Wilson Figueiredo
jornalista
Ninguém mais perde tempo em atribuir a Lula, mordendo a língua, a responsabilidade pelo que vem acontecendo ao Brasil. Nada pega de muda na sua biografia. O presidente não quer saber de observações contrárias à alta avaliação que faz a seu próprio respeito. Dá como feitas obras ainda no papel e saca pesado contra a História que lhe abriu crédito sem teto. Lula usa cartão corporativo para quitar-se, no presente e no passado, do país que não tira os olhos do futuro.
O brasileiro já parece disposto a esperar o resultado das revelações escabrosas para falar. Foi mesmo a situação geral que elegeu o presidente Lula. O Brasil atual só pode ser obra de vários governos. Falta saber quando foi que o Brasil começou a retroagir moralmente. Vai ver que desde as caravelas. Já está claro que o passado não absolve, mas esquece. O futuro, já dizia Santo Agostinho, tem o inconveniente de estar sempre atrasado e, quando se procura por ele, já vai longe. O Brasil continua esperando. Se o Brasil não deve a Lula o espetáculo de baixo nível ético, não pode desconhecer que o elegeu. É natural a má vontade. O esgotamento da social-democracia no governo anterior, além da reeleição, criou condições para Lula abrir espaço social à cidadania mínima. Elas por elas. E assim se conta como Lula deu a mão àquelas faixas sociais batizadas com letras do alfabeto mas ainda sem acesso à educação e à saúde públicas. Com o Bolsa Família e outras fontes de sobrevivência mínima, o presidente fez o seu nicho na História do Brasil. Ainda ativou a Polícia Federal e tirou o pão da boca da oposição.
Já que o show não pode parar e a ação policial muito menos, já que não foi Lula quem incrementou as roubalheiras, nada o impede de fazer o levantamento das responsabilidades alheias, mas sem a tradicional separação de bons e maus ladrões. "Ou todos comem ou haja moralidade" é a retumbante máxima republicana que continua válida, apesar da omissão do nome do seu autor, o marechal Floriano Peixoto, de quem Lula poderia aproveitar lições contundentes. Diante de um pedido de autorização para pagamento de obras públicas, o marechal estranhou o custo e exigiu explicações. Teve-as, mas não se satisfez e, como era hora de pagar, não perdeu tempo. Antes da assinatura, Floriano lavrou de próprio punho o despacho com a ressalva: "Pague-se, mas que ladrões". Lula bem poderia valer-se do precedente histórico e homenagear o consolidador da República quando aqui chegar a IV Frota americana. Diante da fermentação política que azedava os sonhos republicanos, o embaixador britânico sondou o governo sobre como seria recebido o desembarque de marinheiros ingleses para ajudar a manter a ordem pública. O presidente Floriano não se fez de rogado: "a bala".

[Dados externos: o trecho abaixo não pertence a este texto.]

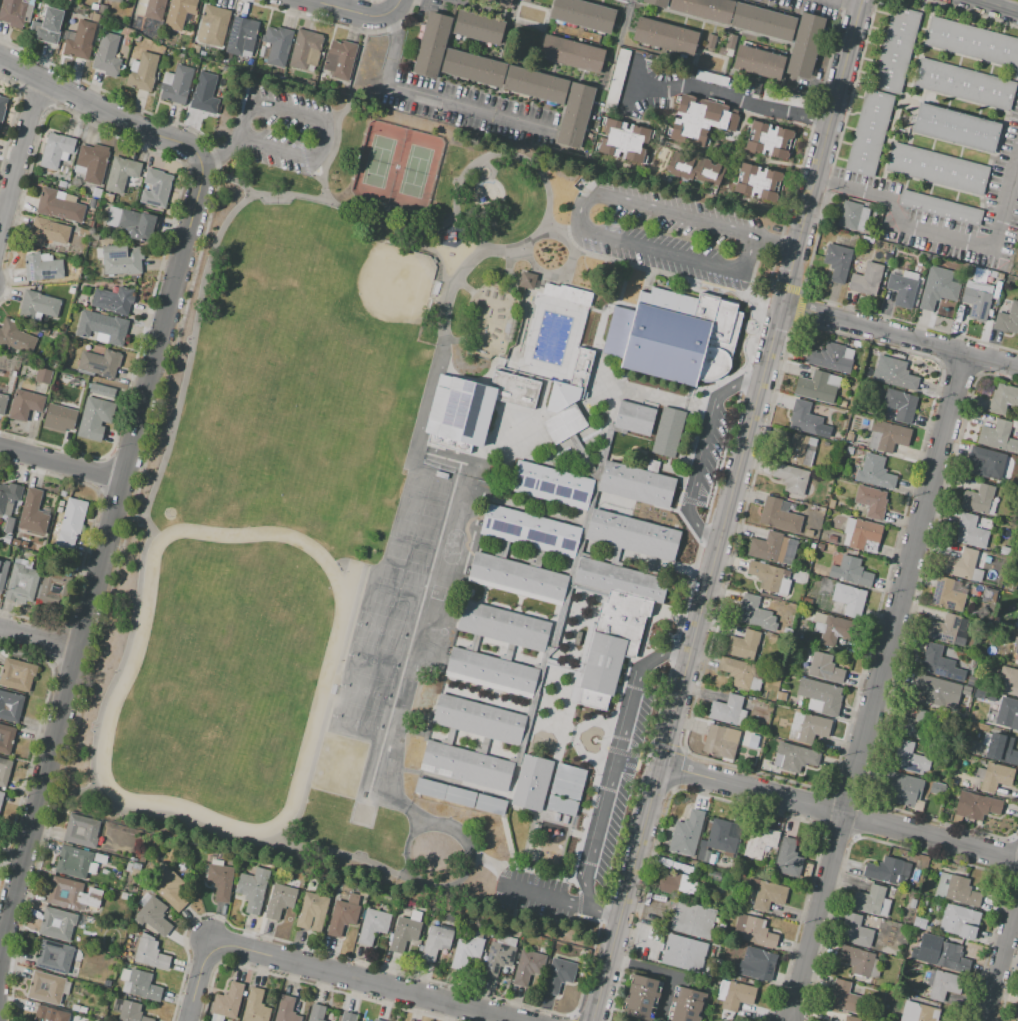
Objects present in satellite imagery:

Desde que o governo Lula ficou mais visível que previsível, não custa procurar aonde foi parar a idéia do terceiro mandato recusado com firmeza digna de desconfiança. A candidatura da ministra Dilma Rousseff é auto-insustentável. Se o presidente se render ao imprevisível, a ministra será a primeira a reconhecer que a prioridade é de quem a tem, ou seja, dele – Lula. Nada impede os fatos de tomarem outro rumo sem consultá-lo. É por aí que o terceiro mandato se esconde numa situação que comporta variantes de todos os matizes.
No seu tempo, Machado virou do avesso aquele ditado popular que reconforta os pobres com a ressalva e a rima de que é a ocasião que faz o ladrão. Sempre atento à natureza humana, ele considerava que o ladrão nasce feito. O dote vem do berço e a ocasião é fortuita, seja pobre, rico ou remediado o ladrão. Por ser mais antiga do que a teoria, a desigualdade social na questão do roubo nem foi abordada por Rousseau. Aliás, ladrão paira acima da ocasião, que não apenas propicia o roubo como beneficia o ladrão, e ainda sobra para os advogados.
A rigor, nem a ocasião garante o ladrão, depois que a quebra da trinca dos sigilos mais produtivos – telefônico, fiscal e bancário – passou a dar testemunho.